Several other sections of the bill deal with Congress’s concerns about threats to US satellites. One section requires the head of US Strategic Command to provide notification to Congress within 48 hours of any “intentional attempt by a foreign actor to disrupt, degrade, or destroy a United States national security space capability,” with a more detailed report to follow 10 days after that attempt. Another section requires a study by the National Research Council on ways to deal with near- and long-term threats to national security space systems. And yet another section requires the Defense Department to prepare a report on its “space control mission,” including its existing and planned space situational awareness (SSA) sensors and SSA data sharing practices.

The commercial satellite communications industry also got something they have long sought in the bill. One section of the report directs the Defense Department to develop a strategy for multi-year procurement of commercial satellite services, including any changes in law required to make multi-year deals for such services. Currently the DOD procures commercial satellite communications bandwidth on short-term leases, typically at higher costs than if they leased capacity on a long-term basis. Many satellite operators had been pressing the DOD to make use of multi-year deals, arguing it saved the government money while lessening uncertainty for the operators, who don’t know how much capacity they should expect the DOD to buy from year to year. The bill would also look at greater use of government hosted payloads on commercial satellites.

Coburn includes several NASA programs in his annual “Wastebook”

Wastebook cover

The cover of this year’s Wastebook by Sen. Coburn features a NASA astronaut sleeping despite the commotion all around him, evidently worn out from spending all day studying Congress and/or in a food coma from eating too much 3D-printed pizza.

On Tuesday, Sen. Tom Coburn (R-OK) released his annual “Wastebook,” a document that identifies programs (typically small, obscure ones) that he concludes are “wasteful and low-priority” and thus could be cut. And as was the case with last year’s report, several NASA programs caught his attention.
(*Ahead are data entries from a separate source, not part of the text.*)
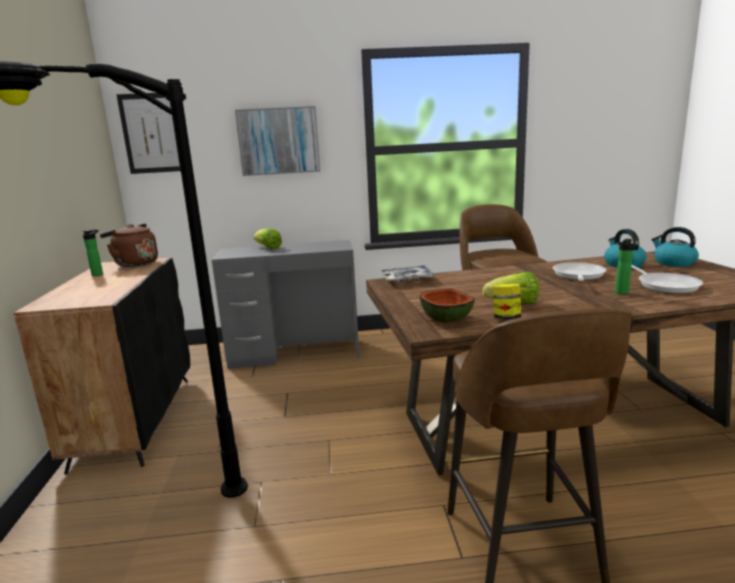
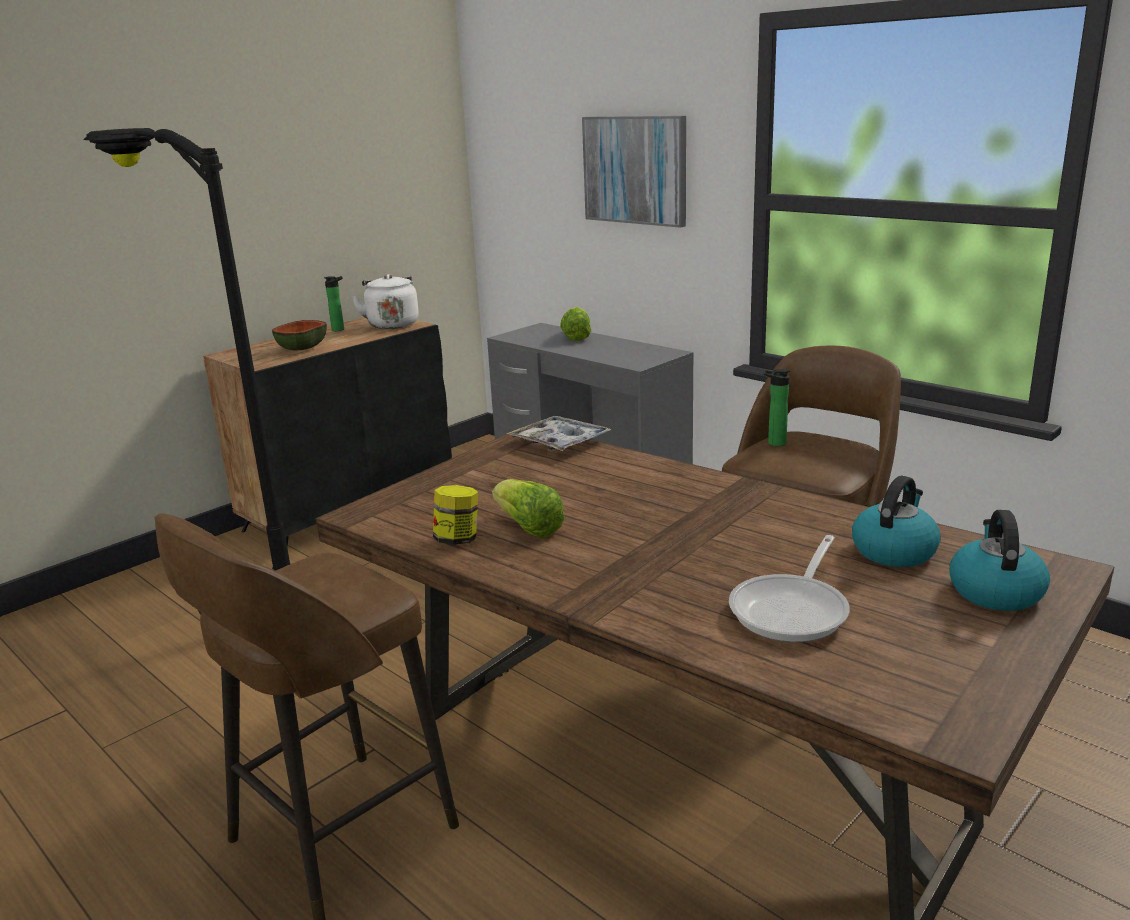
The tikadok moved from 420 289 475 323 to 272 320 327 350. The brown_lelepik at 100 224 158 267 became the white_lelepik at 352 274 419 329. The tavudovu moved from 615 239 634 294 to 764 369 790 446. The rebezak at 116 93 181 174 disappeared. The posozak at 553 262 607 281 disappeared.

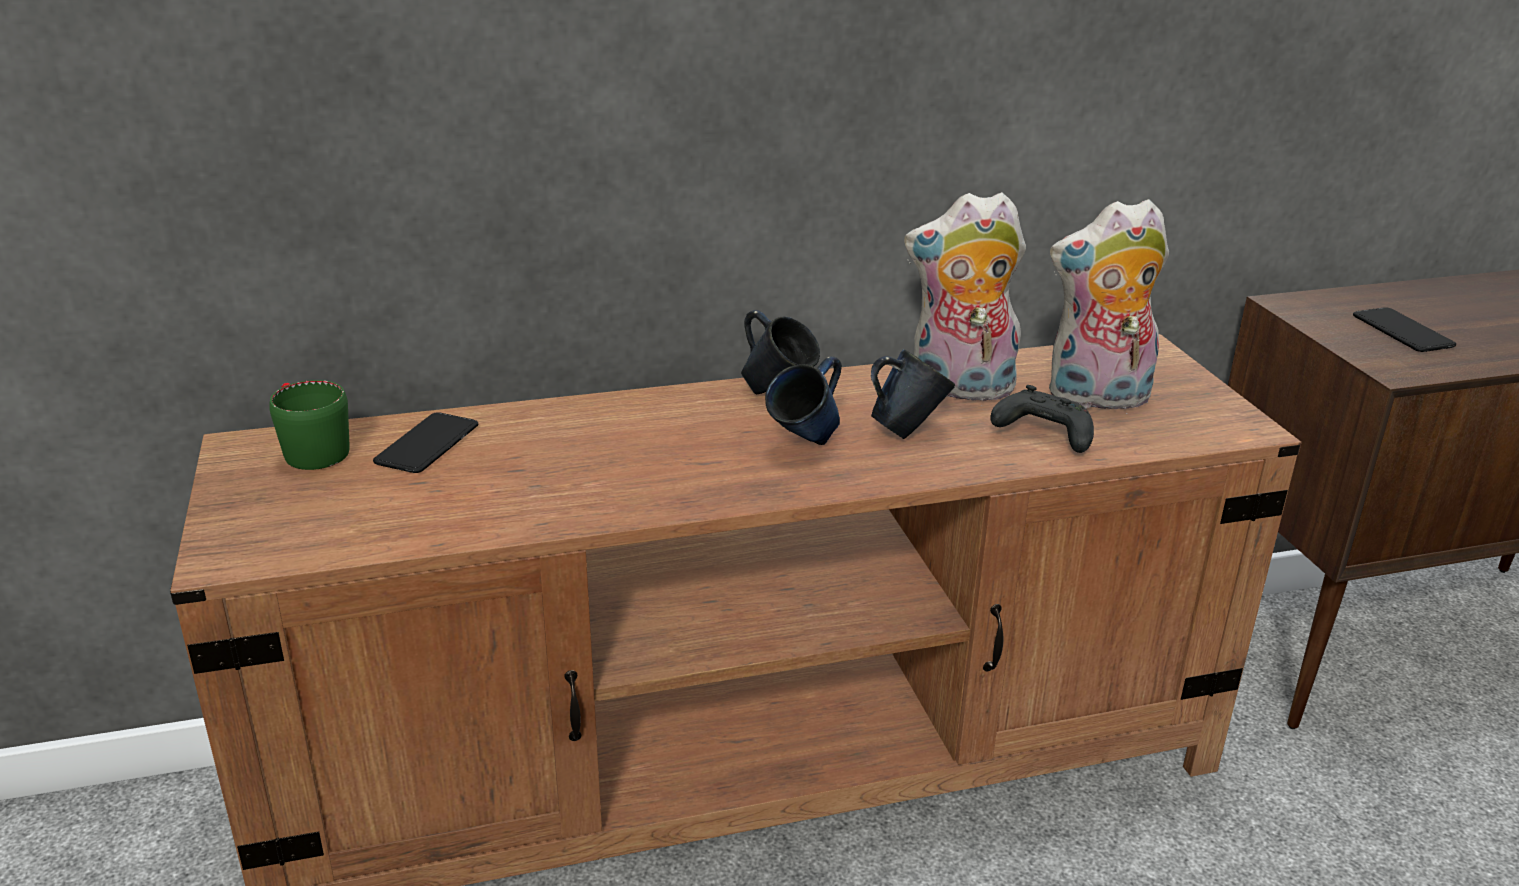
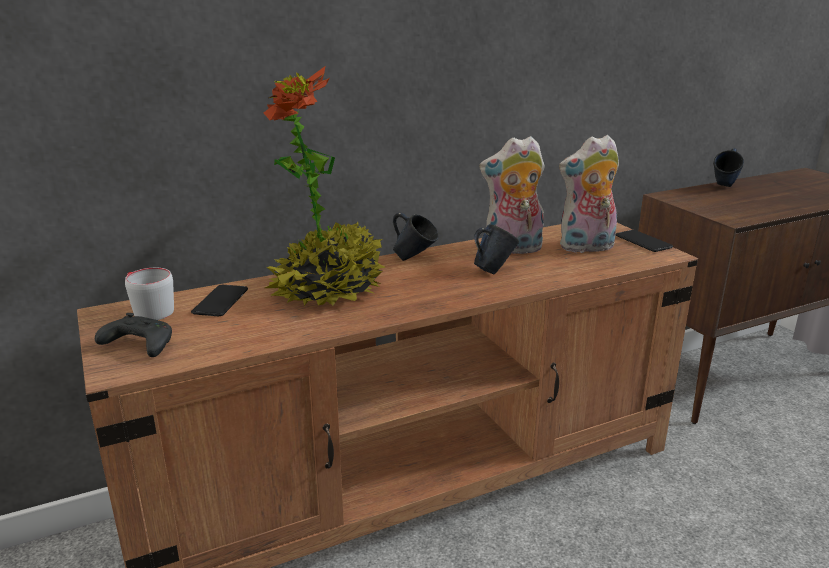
The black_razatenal moved from 990 385 1094 453 to 95 313 172 357. The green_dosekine at 269 380 350 470 became the grey_dosekine at 125 268 174 320. The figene at 264 66 386 306 appeared. The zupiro moved from 1353 307 1456 352 to 615 230 673 252. The blue_dosekine moved from 765 356 842 445 to 714 148 744 187.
Coburn’s report singled out NASA’s bed rest studies, where test subjects spend months in bed simulating some of the effects of long-duration weightlessness. Coburn is less critical of the science behind such studies as their current need. “No manned space missions to Mars—or anywhere else—are planned, scheduled or even possible in the foreseeable future, however, and NASA no longer has an active manned space program,” the report states. This will no doubt come to a surprise to many at NASA, including astronauts Rick Mastracchio and Mike Hopkins, who are currently in space on the ISS. The cost of this program: $360,000, according to the report.

The report also flags a $3-million program by NASA to conduct annual week-long seminars over the next several years for its employees to explain how Congress works. Coburn’s criticism is actually directed more at Congress itself and its lack of productivity than NASA itself. “NASA would be far better off looking for intelligent life elsewhere in the universe.”

The report brings up a program also mentioned last year: studies to develop food for future human Mars missions. This year’s report mentions a $125,000 grant to a small company to develop a “3-D pizza printer” that is on top of other NASA food study programs. “Every year, the average budget for Martian food development is $1 million.”

Elsewhere in the report, Coburn criticizes NASA spending $390,000 on an obscure “cartoon superhero” called the Green Ninja, who is supposed to teach students about the implications of climate change. “[W]ith the manned mission to the red planet shelved, the Green Ninja may be the only little green man the space agency makes contact with for the foreseeable future,” the report states, again claiming that NASA has no plans to send people to Mars. The report also complains that NASA spent $237,205 to study Christmas Island red crabs, arguing that such research should only be funded by the NSF, and $23,000 for a portrait of former NASA deputy administrator Lori Garver.

However, after reading this report, no doubt many people will ask if these relatively small programs really are the most wasteful ones at the space agency.